[Start of section]
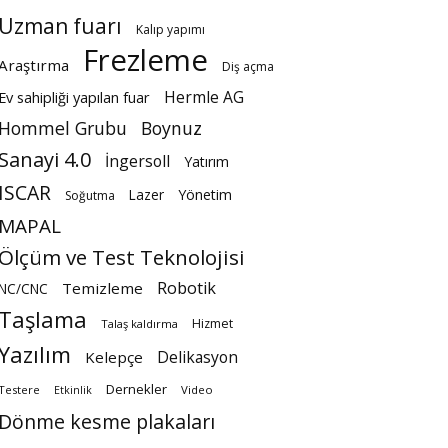
Uzman fuarı
Kalıp yapımı
Frezleme
Araştırma
Diş açma
Hermle AG
Ev sahipliği yapılan fuar
Hommel Grubu
Boynuz
Sanayi 4.0
İngersoll
Yatırım
ISCAR
Lazer
Yönetim
Soğutma
MAPAL
Ölçüm ve Test Teknolojisi
Robotik
Temizleme
NC/CNC
Taşlama
Hizmet
Talaş kaldırma
Yazılım
Delikasyon
Kelepçe
Dernekler
Testere
Video
Etkinlik
Dönme kesme plakaları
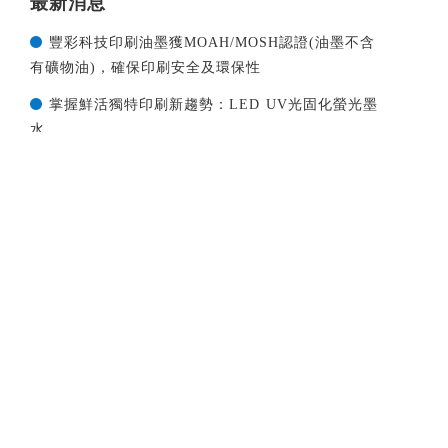
最新消息
豐彩科技印刷油墨獲MOAH/MOSH認證(油墨不含
有礦物油)，確保印刷安全及環保性
掌握鮮活獨特印刷新趨勢：LED UV光固化螢光墨
水
產品售價調整通知
印刷界春天來了！領先開發LED UV 衛星式柔版印
刷機 結合環保油墨、機台、LED燈打造零污染印刷製
程
本公司因應COVID-19疫情說明
more...
展覽訊息
TITAS 2022 台北紡織展
TITAS 2021 台北紡織展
[End of section]
The entire listing above, minus its pictures, should be copied out exactly.

Uzman fuarı
Kalıp yapımı
Frezleme
Araştırma
Diş açma
Hermle AG
Ev sahipliği yapılan fuar
Hommel Grubu
Boynuz
Sanayi 4.0
İngersoll
Yatırım
ISCAR
Lazer
Yönetim
Soğutma
MAPAL
Ölçüm ve Test Teknolojisi
Robotik
Temizleme
NC/CNC
Taşlama
Hizmet
Talaş kaldırma
Yazılım
Delikasyon
Kelepçe
Dernekler
Testere
Video
Etkinlik
Dönme kesme plakaları
最新消息
豐彩科技印刷油墨獲MOAH/MOSH認證(油墨不含
有礦物油)，確保印刷安全及環保性
掌握鮮活獨特印刷新趨勢：LED UV光固化螢光墨
水
產品售價調整通知
印刷界春天來了！領先開發LED UV 衛星式柔版印
刷機 結合環保油墨、機台、LED燈打造零污染印刷製
程
本公司因應COVID-19疫情說明
more...
展覽訊息
TITAS 2022 台北紡織展
TITAS 2021 台北紡織展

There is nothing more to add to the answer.